While millions of South African children are terrified by the COVID-19 pandemic, an 11-year-old cartoonist and entrepreneur has used the extended lockdown to create a cartoon series educating his peers about the new coronavirus.
Eleven-year-old Jan Louwrens from Paarl, Western Cape has found a way to help children to beat the boredom while stuck indoors. His comic series tells children exactly what they need to do to outwit the virus.
“Children are worried about the virus and about going back to school. I wanted them to know that they will be looked after,” said Louwrens. The little boy and his mother, work on the comic every evening after his homework. He draws and dictates the story while Ronelle turns his imaginings into a readable format.

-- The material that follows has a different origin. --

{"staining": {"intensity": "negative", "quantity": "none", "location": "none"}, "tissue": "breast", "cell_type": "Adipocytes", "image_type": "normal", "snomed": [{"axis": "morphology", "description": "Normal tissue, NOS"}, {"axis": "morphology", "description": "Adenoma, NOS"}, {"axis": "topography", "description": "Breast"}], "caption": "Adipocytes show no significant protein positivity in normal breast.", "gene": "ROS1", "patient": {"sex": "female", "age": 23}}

“I’m really enjoying lockdown,” Jan said. “I like that there isn’t someone telling me when I need to finish my work. After work, I design my robots. I have a new robot who lives on Mars – Marsmellow, he’s top-heavy and has two missiles on his wrists,” said Louwrens.
Louwrens began drawing robots when he was three, but at nine he was frustrated because he didn’t like playing sports at school. So, when he was approached by the agriculture news website Food for Mzansi to come up with an educational comic strip to teach kids about the virus, he grabbed the opportunity.
“He finds it difficult to concentrate at school and doesn’t like it much. I thought to give him something to be excited about we would create comics after his work was finished. He was already drawing robots, but he’s really interested in the way things fit together. He would draw the robots in pieces and explain how the pieces could create different robots – he calls it his menu or recipe”, his mother said.
The new comic is translated into all 11 official languages and uploaded onto the website each week. Food for Mzansi Co-founder, Ivor Price said they wanted to fully understand children’s fears about the pandemic.
“It just made sense to team up with Jan, a young robot inventor and cartoonist who has already been making waves in the digital world. He is a gentle giant, and we love that he’s also mainstreaming nerdism. Kids often feel out of place in their schools because they are so sport-oriented,” said Price.
Louwrens family owns a marketing company which helps with the apparel business. “One day we turned some of his cartoons into T-shirts for family and suddenly everyone wanted one. That’s how the business, Baggo Stonetrip, began,” explained the mother. Louwrens draws and his images are then “treated”, a process where a designer makes the drawings more precise. Then the image is printed onto clothing.